Let us determine the differences in the B cell clusters by differential expression. Subcluster the B cells first.

In [None]:
sc.tl.leiden(adata, resolution=0.2, restrict_to = ['annotated',['B cells']], key_added='leiden_R')

In [None]:
rcParams['figure.figsize']= (5,5)
sc.pl.umap(adata, color='leiden_R')

In [None]:
sc.tl.rank_genes_groups(adata = adata, groupby='leiden_R', groups= ['B cells,1'], reference='B cells,0', rankby_abs=True)

In [None]:
rcParams['figure.figsize']=(10,5)
sc.pl.rank_genes_groups(adata, size=10, n_genes=40)

In [None]:
sc.pl.rank_genes_groups_violin(adata, groups='B cells,1', n_genes=10, use_raw=False)

**Questions:** 
Which differences do you see in the B cell subpopulations? 
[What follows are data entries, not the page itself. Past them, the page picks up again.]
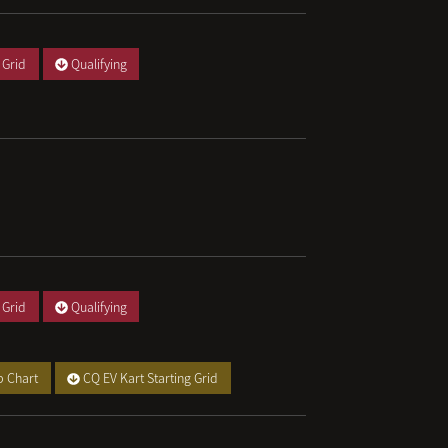
 Grid
Qualifying
 Grid
Qualifying
p Chart
CQ EV Kart Starting Grid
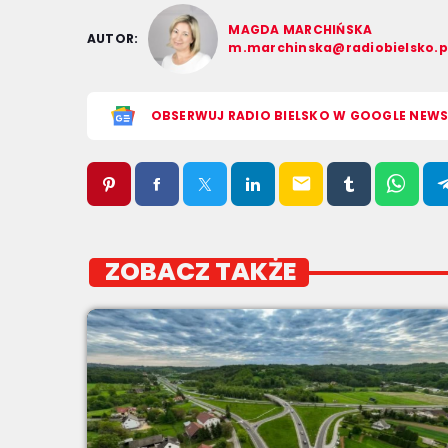
MAGDA MARCHIŃSKA
AUTOR:
m.marchinska@radiobielsko.p
OBSERWUJ RADIO BIELSKO W GOOGLE NEW
email
ZOBACZ TAKŻE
Are there genes exclusively expressed in one of the populations? 

Which conclusions do you draw from the expression pattern?
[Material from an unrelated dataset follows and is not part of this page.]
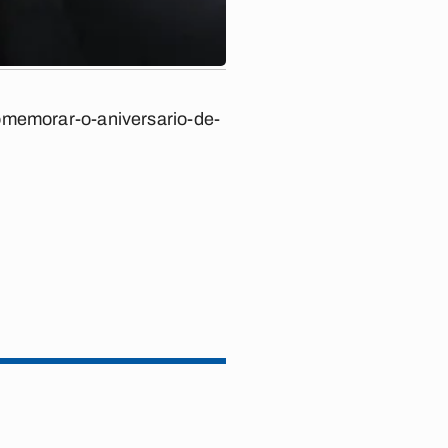
comemorar-o-aniversario-de-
**BONUS:** Investigate NK cells and try to distinguish NK cells and NKT cells.

## Save annotated data to file

At this point, we have finished the data annotation. This represents another milestone in the data analysis of single cell data. Once the annotation is finished, we won't have to touch this part of the analysis again.   

In [None]:
adata.write(data_dir + 'data_annotated.h5ad')

**Comment:** End of fifth session. In the next session, we will use the annotated data in the cellxgene browser. Please close and shutdown your jupyter session for this.